I remember speaking to my partner's cousin about this, a phd working in Ottawa for the federal government. No love lost between her and our previous federal government, so I figured I'd hear a great rant.
However, she figured it was turned into an issue by the media, and roughly supported the ban; her opinion - adjusted for brevity - being that scientists without media training shouldn't necessarily have carte blanche to speak to press.
Media training is a specific thing that thousands of people go through every year--business leaders, nonprofit leaders, lawyers, activists, etc. Usually, following the training, those people then go talk directly to reporters.
If the Canadian rule had been shaped like that, probably no one would have objected much. Media training costs a bit of money and takes a day or two, usually--no big deal. But that's not what the rule was.
There is another post in this thread arguing that I'm speaking "partisan propaganda" (another a "mouthpiece of evil". How very theatrical) for my position. Which is a bit incredible given that I despised the Harper government, and personally lean to being a libertarian.
But at the same time I've considered the actual facts, coupled with the reality that mainstream media, when generalizing science, tends to do a really, really horrible job. The notion that the government wants to ensure the message is clear and coherent -- especially when it's given the weight of the government behind it -- given a free range of employees with their own quirks and communications issues, seems entirely rational.
Scientists paid by tax money need to be co-conspirators in formulating political messages by either self-censoring or being censored?
What other categories of people working for the government should lose their speech rights (I do realize this is Canada)? If a tax collector disagrees with $politician_of_the_month about tax policy, does that count? What about a park ranger on tax policy? Can a trash collector talk to the press about anything without asking Daddy Censor first?
In a different direction,
> The notion that the government wants to ensure the message is clear and coherent [...] seems entirely rational.

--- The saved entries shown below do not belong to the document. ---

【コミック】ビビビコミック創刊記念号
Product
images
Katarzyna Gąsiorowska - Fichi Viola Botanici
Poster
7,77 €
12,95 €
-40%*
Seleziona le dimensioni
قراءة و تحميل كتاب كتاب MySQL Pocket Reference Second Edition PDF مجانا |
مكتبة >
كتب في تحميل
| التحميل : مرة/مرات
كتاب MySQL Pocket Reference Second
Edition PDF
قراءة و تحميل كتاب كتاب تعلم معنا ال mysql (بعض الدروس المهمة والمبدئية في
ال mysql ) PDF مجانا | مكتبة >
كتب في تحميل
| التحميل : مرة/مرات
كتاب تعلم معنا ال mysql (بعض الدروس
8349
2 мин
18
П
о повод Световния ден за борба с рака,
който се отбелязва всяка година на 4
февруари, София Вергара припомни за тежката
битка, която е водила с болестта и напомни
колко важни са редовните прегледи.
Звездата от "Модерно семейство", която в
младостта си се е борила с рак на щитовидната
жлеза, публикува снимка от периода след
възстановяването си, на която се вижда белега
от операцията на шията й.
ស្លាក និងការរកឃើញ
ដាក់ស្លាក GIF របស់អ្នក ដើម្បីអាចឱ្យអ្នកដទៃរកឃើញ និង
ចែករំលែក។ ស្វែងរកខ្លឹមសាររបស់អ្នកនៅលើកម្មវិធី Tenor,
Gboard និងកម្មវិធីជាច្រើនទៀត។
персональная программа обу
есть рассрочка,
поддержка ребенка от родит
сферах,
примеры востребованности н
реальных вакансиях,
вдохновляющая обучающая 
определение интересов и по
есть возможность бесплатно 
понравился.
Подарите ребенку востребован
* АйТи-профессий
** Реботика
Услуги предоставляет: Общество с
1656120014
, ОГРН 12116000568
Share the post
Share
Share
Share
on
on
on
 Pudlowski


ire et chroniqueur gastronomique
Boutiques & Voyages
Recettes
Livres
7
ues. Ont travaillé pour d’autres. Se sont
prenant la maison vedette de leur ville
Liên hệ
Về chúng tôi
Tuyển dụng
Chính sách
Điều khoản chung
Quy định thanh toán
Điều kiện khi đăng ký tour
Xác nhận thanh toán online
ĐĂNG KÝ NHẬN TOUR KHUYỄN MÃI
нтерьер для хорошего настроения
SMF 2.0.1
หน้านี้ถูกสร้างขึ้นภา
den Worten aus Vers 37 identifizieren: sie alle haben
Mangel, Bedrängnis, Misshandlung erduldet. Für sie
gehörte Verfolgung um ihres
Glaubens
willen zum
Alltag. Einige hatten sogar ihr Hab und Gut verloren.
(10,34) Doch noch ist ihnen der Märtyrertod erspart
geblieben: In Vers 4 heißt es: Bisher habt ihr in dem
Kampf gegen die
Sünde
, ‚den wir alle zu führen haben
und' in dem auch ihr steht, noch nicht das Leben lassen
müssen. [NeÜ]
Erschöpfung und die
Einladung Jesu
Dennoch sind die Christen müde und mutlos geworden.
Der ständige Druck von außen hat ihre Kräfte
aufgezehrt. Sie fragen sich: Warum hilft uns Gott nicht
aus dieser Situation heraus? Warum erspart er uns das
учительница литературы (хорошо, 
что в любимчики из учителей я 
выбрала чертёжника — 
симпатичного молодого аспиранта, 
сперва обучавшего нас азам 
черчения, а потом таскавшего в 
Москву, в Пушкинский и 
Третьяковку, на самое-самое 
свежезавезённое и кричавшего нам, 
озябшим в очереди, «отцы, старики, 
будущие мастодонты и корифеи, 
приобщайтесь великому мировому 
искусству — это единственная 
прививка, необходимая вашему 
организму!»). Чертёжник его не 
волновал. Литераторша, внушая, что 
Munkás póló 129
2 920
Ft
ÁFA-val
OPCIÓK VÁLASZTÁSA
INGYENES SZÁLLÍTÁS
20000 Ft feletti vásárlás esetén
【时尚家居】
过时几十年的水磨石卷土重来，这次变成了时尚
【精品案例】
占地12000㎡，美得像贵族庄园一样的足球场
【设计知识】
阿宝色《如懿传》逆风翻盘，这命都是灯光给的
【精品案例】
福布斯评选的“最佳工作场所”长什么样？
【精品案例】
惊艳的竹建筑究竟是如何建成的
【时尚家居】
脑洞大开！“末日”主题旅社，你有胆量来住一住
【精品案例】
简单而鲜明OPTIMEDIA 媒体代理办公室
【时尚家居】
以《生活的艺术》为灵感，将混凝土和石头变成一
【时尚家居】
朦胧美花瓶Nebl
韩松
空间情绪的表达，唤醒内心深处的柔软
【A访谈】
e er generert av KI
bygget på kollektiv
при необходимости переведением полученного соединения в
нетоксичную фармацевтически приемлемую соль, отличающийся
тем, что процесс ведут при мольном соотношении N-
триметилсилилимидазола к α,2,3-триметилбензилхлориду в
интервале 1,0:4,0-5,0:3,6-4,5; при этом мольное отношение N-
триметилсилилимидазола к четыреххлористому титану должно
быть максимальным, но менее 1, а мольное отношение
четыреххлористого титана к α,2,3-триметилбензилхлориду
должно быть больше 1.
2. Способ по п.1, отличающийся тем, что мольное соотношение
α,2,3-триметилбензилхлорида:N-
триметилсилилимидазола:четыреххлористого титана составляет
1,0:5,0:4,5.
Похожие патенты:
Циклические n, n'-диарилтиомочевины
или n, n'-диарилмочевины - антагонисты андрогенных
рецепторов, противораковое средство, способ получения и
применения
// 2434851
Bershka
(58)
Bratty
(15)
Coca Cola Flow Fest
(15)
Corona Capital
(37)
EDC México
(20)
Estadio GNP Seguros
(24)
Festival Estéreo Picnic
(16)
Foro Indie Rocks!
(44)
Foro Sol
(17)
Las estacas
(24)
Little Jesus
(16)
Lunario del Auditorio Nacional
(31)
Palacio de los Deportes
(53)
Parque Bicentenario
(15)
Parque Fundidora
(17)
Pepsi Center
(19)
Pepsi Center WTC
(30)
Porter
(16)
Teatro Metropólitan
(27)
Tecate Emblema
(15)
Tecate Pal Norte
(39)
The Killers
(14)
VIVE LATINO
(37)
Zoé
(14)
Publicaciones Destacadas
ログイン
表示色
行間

Sure, to someone whose goal is presenting a "governmental viewpoint". Which is going to inherently be a political message. In democratic places, we assume an electorate capable of deciding between competing explanations of reality. And given the weight of decisions about things like climate change, don't we want to hear from more, rather than fewer experts? Especially ones paid for by the electorate's taxes?
Just my opinion, but I don't care what the government party line is. Politicizing science is wrong, and governments that attempt to manipulate our knowledge of the world is wrong. I mean both of those in the moral sense. In the practical sense, arguing with reality is not a long term strategy, and is bad for both governments and parties. (There's a certain party to Canada's south that seems to be learning that lesson as I type this.)
I would think that someone leaning libertarian would think something similar.
you have a very strange format to your communication.
many times you stick the tail end of one sentence into parenthesis, only to close them after entering another sentence.
where did you learn this?
It is quite intriguing ( and a unique thing. But really not ) for people who notice such things.
It's a weird argument anyway. He is arguing that the mainstream media do a terrible job of reporting science and this occurs when a scientist is allowed to freely speak to the media about their own work - ergo only a media officer should be able to give information to the media.
What I'd like is for you to provide some links that support your position.
Right now I'm literally seeing nothing via Googling that supports your idea that the science consultation was merely a response to a rogue salmon researcher and other hype PR and the like.
In addition to the Nature article, on the other hand, plenty of other articles tend to support the position that most of the "muzzling" was political, in key industries that were either afoul of political ideology, or ran contrary to business policy, or both. Here's the first page of Googling on the Harper science issue.
That's a large amount of links that are saying this.
I will note that only a few specific examples of suppression came up repeatedly, so there could be some "political inflation" going on. But showing up with zero counterpoint links isn't doing anyone any favors. At this point, I'd have to think the other side is more correct.
Instinctively I personally think that it is naive to think that "government ensuring the message is clear and coherent" will actually produce better results than a free independent press generalizing science. Bias is natural, but a free and independent press often consists of many biases, not just one, with less power to manipulate public opinion in most cases. (In other words, so what if some mainstream media reports science wrong? After all, some might report it right. Either is a much better situation than science not being reported at all.)
However, she figured it was turned into an issue by the media, and roughly supported the ban; her opinion - adjusted for brevity - being that scientists without media training shouldn't necessarily have carte blanche to speak to press.